Ele apertou sua mão, firme, e pela primeira vez em muito tempo, perdeu a fala.

Havia algo nela.

Um detalhe invisível.

Um perfume de infância.

Uma lembrança que não vinha completa, mas que deixava a alma inquieta.

— Ciro Ellemar — ele respondeu, finalmente. — O prazer é meu.

Eles se sentaram, começaram a discutir o projeto, a estética, a visão editorial. A conversa fluía com naturalidade. Ela era inteligente, articulada, segura. Ele, como sempre, analisava tudo com olhos críticos. Mas havia um subtexto ali.

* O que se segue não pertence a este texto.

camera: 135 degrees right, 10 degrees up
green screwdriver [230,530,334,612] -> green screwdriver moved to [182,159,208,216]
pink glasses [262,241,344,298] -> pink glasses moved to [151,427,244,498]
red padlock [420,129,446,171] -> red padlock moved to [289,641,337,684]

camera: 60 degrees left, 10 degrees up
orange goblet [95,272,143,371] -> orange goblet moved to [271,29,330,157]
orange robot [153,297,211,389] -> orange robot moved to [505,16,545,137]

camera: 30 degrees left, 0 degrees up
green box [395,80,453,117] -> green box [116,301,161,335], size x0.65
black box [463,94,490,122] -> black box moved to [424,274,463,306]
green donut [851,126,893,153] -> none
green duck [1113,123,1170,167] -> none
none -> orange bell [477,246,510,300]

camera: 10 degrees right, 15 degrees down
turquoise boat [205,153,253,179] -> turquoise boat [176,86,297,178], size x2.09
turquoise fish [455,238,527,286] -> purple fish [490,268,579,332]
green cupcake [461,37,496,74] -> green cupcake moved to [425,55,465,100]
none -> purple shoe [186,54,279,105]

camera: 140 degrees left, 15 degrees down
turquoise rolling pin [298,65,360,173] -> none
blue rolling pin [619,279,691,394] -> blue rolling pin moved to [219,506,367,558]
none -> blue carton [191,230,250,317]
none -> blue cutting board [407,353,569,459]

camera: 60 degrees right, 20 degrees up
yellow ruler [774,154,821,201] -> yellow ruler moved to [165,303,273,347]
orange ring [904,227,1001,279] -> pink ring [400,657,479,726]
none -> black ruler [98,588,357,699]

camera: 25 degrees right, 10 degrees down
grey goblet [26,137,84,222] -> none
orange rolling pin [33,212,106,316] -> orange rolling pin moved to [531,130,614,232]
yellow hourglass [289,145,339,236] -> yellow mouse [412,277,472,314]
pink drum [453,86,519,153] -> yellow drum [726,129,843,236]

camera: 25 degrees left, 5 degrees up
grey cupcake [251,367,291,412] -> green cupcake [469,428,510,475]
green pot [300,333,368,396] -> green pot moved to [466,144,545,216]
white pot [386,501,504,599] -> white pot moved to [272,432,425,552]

Algo que escapava das palavras e vibrava no ar entre os dois.

Ciro não sabia o que era.

Kaela também não.

Mas ambos sentiam.

Quando o encontro terminou, Ciro entrou no carro com o corpo tenso e o coração acelerado.

— Amara — disse, ao telefone —, descubra tudo o que puder sobre Kaela Vauren.

Do outro lado, a assistente apenas confirmou.

E enquanto o carro sumia entre as luzes de Néridan, Ciro fechava os olhos, tentando puxar um nome, um rosto, uma voz…

Sem saber que o destino acabara de costurar o primeiro nó do reencontro que mudaria suas vidas.